Research Overview: From Conformational Dynamics to Mechanisms and Disease

RNA Viruses: The genetic structure of RNA viral populations (quasi-species) determine their intra-host evolution, rapid adaptation and hence their pathogenesis. Host immune pressure plays a unique role in RNA virus evolution. Viruses such as hepatitis C (HCV) evolve multiple mechanisms to disrupt immune signaling cascades with a net multilayered effect leading to immune escape and/or immune modulation. Such mechanisms are pivotal for viral persistence, treatment failure and ongoing liver injury probably even after apparent successful viral eradication. Our goal is to identify and characterize molecular principles that explain dynamic changes in viral quasi-species and adaptation on host factors to explore basic aspects of immune modulation and escape from immune and/or drug pressure in RNA virus infection.

Welsch et al., J Hepatol 2015; 2015 Apr;62(4):779-84.

Funding: German Research Foundation (DFG), Deutscher Akademischer Austauschdienst (DAAD) and Goethe University-Funds.

(I)  Adaptation at Protein-Lipid Interfaces: Folding, structure and function of membrane-bound proteins are influenced by their lipid environments with proteins binding lipids selectively to modulate their structure and respective function. Interference with protein–lipid interactions represents attractive opportunities for the development of novel therapies in various diseases. Using infectious cell culture and biophysics assays we characterize mechanistic details that enable perturbations at protein-lipid interfaces to initiate conformational changes.


Funding: Else Kröner-Fresenius Foundation (EKFS), Research Training Group Translational Research Innovation - Pharma (TRIP)

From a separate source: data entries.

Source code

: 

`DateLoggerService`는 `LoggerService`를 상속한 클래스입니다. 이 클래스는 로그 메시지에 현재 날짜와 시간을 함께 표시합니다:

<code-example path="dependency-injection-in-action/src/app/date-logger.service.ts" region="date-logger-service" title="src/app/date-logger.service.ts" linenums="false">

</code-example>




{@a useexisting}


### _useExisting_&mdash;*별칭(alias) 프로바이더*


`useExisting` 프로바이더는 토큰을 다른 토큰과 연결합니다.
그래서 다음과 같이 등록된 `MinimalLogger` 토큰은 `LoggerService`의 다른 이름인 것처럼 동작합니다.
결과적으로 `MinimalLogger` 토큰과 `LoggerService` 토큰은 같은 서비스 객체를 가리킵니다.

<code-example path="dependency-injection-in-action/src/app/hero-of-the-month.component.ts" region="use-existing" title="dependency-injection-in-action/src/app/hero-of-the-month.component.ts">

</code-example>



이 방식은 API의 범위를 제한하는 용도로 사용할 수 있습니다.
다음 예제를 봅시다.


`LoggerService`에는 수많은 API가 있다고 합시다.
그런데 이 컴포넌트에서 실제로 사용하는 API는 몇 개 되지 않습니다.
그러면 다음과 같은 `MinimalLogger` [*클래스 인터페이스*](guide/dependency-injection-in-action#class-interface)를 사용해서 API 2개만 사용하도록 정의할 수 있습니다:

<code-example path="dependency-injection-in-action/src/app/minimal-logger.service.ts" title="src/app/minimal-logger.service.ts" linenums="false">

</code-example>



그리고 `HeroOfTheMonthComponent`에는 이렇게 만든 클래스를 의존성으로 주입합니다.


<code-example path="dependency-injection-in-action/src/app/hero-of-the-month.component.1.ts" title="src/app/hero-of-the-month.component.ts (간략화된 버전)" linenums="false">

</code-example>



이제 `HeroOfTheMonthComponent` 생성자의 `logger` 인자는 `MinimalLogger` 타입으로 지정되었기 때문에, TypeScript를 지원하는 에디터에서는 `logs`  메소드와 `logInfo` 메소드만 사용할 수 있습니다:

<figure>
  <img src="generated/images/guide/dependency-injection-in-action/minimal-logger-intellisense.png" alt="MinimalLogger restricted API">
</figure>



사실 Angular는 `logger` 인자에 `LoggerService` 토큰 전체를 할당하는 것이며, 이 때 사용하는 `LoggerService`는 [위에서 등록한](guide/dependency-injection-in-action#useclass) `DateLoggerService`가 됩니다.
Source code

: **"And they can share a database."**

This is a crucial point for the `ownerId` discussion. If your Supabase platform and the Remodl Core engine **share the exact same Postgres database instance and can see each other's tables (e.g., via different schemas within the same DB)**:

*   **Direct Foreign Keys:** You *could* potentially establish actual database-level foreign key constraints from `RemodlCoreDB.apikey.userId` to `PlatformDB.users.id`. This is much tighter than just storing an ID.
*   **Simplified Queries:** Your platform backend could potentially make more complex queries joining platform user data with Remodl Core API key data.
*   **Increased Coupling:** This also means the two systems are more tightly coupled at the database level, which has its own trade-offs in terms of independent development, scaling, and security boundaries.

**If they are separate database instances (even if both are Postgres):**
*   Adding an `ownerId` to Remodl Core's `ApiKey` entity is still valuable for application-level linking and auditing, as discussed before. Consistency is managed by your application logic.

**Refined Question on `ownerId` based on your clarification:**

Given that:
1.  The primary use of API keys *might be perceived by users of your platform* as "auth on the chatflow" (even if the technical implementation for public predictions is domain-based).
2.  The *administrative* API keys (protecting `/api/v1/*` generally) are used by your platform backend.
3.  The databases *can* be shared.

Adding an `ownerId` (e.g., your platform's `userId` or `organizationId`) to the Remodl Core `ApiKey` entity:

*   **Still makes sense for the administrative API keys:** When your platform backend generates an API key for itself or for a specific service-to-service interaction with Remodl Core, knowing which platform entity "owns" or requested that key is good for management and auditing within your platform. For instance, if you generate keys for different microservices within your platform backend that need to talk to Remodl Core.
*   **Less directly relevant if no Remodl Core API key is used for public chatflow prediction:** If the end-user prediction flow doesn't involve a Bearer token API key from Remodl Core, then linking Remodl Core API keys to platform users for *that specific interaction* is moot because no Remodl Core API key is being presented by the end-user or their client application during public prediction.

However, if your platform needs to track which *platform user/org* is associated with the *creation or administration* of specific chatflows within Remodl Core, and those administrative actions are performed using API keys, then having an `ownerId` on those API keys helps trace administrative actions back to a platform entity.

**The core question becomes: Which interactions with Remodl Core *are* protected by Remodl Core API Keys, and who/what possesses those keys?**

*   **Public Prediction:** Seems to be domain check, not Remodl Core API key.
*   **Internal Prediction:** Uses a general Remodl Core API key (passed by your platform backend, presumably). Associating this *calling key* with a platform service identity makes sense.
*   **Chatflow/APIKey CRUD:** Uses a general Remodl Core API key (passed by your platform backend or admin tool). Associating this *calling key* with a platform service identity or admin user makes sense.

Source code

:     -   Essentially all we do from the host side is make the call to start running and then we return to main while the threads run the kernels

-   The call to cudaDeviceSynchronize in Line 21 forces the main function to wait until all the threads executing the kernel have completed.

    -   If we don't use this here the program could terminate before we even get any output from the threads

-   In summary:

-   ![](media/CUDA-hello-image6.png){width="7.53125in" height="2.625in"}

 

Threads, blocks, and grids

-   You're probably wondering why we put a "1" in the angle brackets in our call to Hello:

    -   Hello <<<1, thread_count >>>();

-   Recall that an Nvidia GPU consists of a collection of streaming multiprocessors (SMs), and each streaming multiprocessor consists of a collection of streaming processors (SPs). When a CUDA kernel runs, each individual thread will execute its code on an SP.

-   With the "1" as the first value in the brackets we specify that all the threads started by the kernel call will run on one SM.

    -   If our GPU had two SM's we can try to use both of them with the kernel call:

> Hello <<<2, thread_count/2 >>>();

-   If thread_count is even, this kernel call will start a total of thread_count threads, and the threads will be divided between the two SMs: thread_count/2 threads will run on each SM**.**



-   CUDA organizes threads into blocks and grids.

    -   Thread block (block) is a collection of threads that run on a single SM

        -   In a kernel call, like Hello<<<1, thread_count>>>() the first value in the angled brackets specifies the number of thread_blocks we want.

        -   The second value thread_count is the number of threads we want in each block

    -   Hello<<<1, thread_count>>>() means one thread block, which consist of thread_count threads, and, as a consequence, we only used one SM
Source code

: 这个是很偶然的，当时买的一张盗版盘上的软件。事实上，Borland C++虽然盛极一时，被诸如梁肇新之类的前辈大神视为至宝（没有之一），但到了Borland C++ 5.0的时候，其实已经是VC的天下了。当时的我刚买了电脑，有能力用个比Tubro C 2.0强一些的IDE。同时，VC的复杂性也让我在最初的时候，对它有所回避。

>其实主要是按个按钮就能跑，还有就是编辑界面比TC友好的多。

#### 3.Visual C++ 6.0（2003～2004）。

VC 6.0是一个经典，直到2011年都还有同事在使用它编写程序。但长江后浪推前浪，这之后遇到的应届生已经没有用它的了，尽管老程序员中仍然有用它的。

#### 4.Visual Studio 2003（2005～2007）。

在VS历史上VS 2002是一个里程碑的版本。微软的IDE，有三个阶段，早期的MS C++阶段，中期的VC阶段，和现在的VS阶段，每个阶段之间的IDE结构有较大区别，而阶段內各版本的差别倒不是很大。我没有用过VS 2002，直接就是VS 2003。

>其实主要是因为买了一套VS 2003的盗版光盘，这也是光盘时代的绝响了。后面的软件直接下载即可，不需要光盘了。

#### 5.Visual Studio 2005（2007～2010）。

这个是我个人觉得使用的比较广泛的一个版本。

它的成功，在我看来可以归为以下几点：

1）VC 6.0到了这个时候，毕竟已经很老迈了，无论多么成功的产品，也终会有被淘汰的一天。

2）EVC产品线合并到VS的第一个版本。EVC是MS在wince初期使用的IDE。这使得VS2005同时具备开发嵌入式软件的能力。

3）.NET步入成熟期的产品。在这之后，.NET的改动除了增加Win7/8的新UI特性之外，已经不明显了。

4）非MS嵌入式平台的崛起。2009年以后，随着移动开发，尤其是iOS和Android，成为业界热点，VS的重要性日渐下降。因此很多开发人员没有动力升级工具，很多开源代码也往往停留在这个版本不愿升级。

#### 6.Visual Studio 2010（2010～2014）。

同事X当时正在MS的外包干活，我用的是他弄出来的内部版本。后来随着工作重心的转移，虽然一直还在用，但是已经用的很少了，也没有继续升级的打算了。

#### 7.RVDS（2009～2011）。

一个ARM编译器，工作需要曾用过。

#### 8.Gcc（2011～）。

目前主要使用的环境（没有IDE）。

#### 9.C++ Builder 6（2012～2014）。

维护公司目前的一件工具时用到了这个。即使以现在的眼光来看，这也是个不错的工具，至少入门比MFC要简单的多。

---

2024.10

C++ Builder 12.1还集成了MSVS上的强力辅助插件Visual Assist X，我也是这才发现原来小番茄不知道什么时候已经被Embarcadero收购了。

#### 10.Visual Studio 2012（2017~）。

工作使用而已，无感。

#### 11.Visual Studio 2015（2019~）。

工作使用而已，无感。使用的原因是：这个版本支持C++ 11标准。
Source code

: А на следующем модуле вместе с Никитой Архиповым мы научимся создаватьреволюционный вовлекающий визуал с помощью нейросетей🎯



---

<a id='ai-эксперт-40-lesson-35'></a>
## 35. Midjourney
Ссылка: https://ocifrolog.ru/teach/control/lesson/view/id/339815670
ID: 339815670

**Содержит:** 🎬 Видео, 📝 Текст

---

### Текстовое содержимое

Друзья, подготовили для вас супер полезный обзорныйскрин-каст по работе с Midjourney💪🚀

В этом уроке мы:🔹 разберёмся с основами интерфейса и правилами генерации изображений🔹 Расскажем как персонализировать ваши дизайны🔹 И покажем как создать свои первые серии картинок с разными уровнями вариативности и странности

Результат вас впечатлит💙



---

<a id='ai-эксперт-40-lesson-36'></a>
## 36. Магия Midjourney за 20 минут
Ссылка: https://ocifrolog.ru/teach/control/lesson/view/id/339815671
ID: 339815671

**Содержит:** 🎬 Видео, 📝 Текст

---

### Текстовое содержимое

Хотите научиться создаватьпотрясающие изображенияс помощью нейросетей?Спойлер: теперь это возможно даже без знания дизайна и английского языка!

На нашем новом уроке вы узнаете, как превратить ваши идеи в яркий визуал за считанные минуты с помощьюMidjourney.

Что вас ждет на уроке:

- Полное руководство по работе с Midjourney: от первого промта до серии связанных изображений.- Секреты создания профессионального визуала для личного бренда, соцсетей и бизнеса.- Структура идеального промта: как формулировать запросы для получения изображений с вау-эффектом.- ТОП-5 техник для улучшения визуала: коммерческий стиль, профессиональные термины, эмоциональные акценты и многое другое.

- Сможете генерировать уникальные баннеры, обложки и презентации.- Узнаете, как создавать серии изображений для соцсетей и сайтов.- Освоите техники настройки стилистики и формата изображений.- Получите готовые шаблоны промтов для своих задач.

(II)   Principles in Evolutionary Design of Proteins: Residue networks are powerful tools to analyze multiple sequence and protein structure data. Here we apply bioinformatics algorithms to understand statistical properties of viral proteins related to the dynamics of selection between specific conformational states on an RNA virus evolutionary time scale. Our aim is to understand the physical basis and underlying molecular principles that are known to be captured as an evolutionary fingerprint in the sequence information of a respective protein and are likely relate to changing conditions in fitness.